* WHAT THE TASK ASKS *
Reproduce verbatim the lines from the one containing "limitação sobre áreas" through the last line, including both ends. Leave the pictures out of your answer.

* DATASET CONTENT *
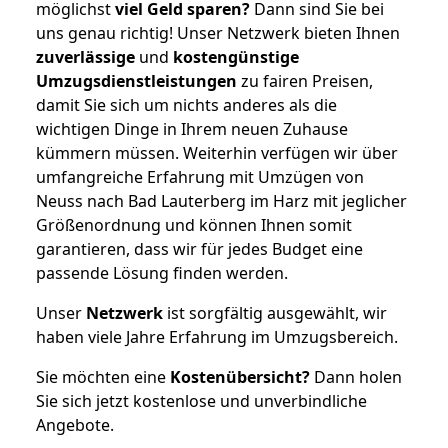
möglichst
viel Geld sparen?
Dann sind Sie bei
uns genau richtig! Unser Netzwerk bieten Ihnen
zuverlässige
und
kostengünstige
Umzugsdienstleistungen
zu fairen Preisen,
damit Sie sich um nichts anderes als die
wichtigen Dinge in Ihrem neuen Zuhause
kümmern müssen. Weiterhin verfügen wir über
umfangreiche Erfahrung mit Umzügen von
Neuss nach Bad Lauterberg im Harz mit jeglicher
Größenordnung und können Ihnen somit
garantieren, dass wir für jedes Budget eine
passende Lösung finden werden.
Unser
Netzwerk
ist sorgfältig ausgewählt, wir
haben viele Jahre Erfahrung im Umzugsbereich.
Sie möchten eine
Kostenübersicht?
Dann holen
Sie sich jetzt kostenlose und unverbindliche
Angebote.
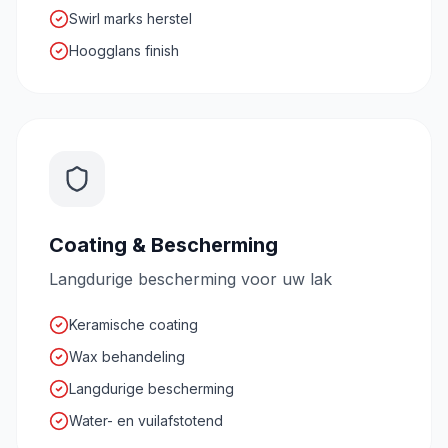
Swirl marks herstel
Hoogglans finish
Coating & Bescherming
Langdurige bescherming voor uw lak
Keramische coating
Wax behandeling
Langdurige bescherming
Water- en vuilafstotend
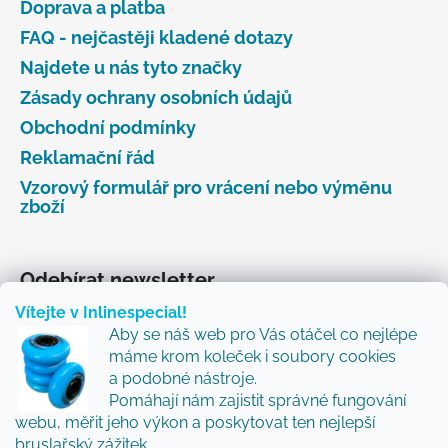
Doprava a platba
FAQ - nejčastěji kladené dotazy
Najdete u nás tyto značky
Zásady ochrany osobních údajů
Obchodní podmínky
Reklamační řád
Vzorový formulář pro vrácení nebo výměnu
zboží
Odebírat newsletter
Vítejte v Inlinespecial!
Vložte svůj e-mail a my vám budeme zasílat informace
Aby se náš web pro Vás otáčel co nejlépe
o nových produktech na našem e-shopu.
máme krom koleček i soubory cookies
Přidejte se k nám a my Vám budeme zasílat ty nejlepší
a podobné nástroje.
novinky a tipy.
Pomáhají nám zajistit správné fungování
webu, měřit jeho výkon a poskytovat ten nejlepší
E-mail
bruslařský zážitek.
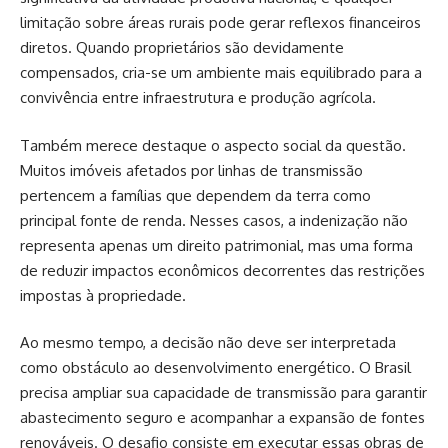
limitação sobre áreas rurais pode gerar reflexos financeiros
diretos. Quando proprietários são devidamente
compensados, cria-se um ambiente mais equilibrado para a
convivência entre infraestrutura e produção agrícola.
Também merece destaque o aspecto social da questão.
Muitos imóveis afetados por linhas de transmissão
pertencem a famílias que dependem da terra como
principal fonte de renda. Nesses casos, a indenização não
representa apenas um direito patrimonial, mas uma forma
de reduzir impactos econômicos decorrentes das restrições
impostas à propriedade.
Ao mesmo tempo, a decisão não deve ser interpretada
como obstáculo ao desenvolvimento energético. O Brasil
precisa ampliar sua capacidade de transmissão para garantir
abastecimento seguro e acompanhar a expansão de fontes
renováveis. O desafio consiste em executar essas obras de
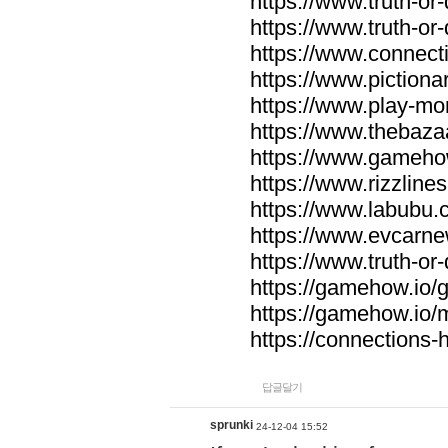
https://www.truth-or-
https://www.truth-or
https://www.connecti
https://www.pictionar
https://www.play-mo
https://www.thebaza
https://www.gameho
https://www.rizzlines
https://www.labubu.c
https://www.evcarne
https://www.truth-or
https://gamehow.io
https://gamehow.io
https://connections-hi
답글달기
sprunki
24-12-04 15:52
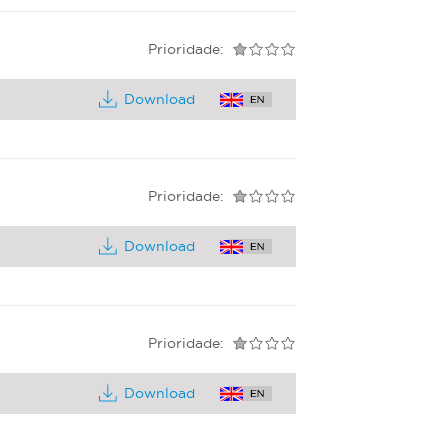
Prioridade:
Download
Prioridade:
Download
Prioridade:
Download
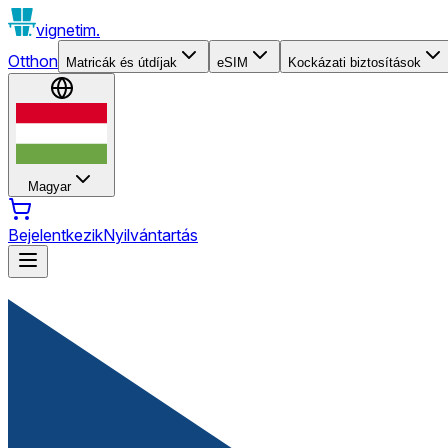
vignetim.
Otthon
Matricák és útdíjak
eSIM
Kockázati biztosítások
Magyar
Bejelentkezik
Nyilvántartás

* RESPONSE AREA *
limitação sobre áreas rurais pode gerar reflexos financeiros
diretos. Quando proprietários são devidamente
compensados, cria-se um ambiente mais equilibrado para a
convivência entre infraestrutura e produção agrícola.
Também merece destaque o aspecto social da questão.
Muitos imóveis afetados por linhas de transmissão
pertencem a famílias que dependem da terra como
principal fonte de renda. Nesses casos, a indenização não
representa apenas um direito patrimonial, mas uma forma
de reduzir impactos econômicos decorrentes das restrições
impostas à propriedade.
Ao mesmo tempo, a decisão não deve ser interpretada
como obstáculo ao desenvolvimento energético. O Brasil
precisa ampliar sua capacidade de transmissão para garantir
abastecimento seguro e acompanhar a expansão de fontes
renováveis. O desafio consiste em executar essas obras de
https://www.truth-or-
https://www.truth-or
https://www.connecti
https://www.pictionar
https://www.play-mo
https://www.thebaza
https://www.gameho
https://www.rizzlines
https://www.labubu.c
https://www.evcarne
https://www.truth-or
https://gamehow.io
https://gamehow.io
https://connections-hi
답글달기
sprunki
24-12-04 15:52
Prioridade:
Download
Prioridade:
Download
Prioridade:
Download
vignetim.
Otthon
Matricák és útdíjak
eSIM
Kockázati biztosítások
Magyar
Bejelentkezik
Nyilvántartás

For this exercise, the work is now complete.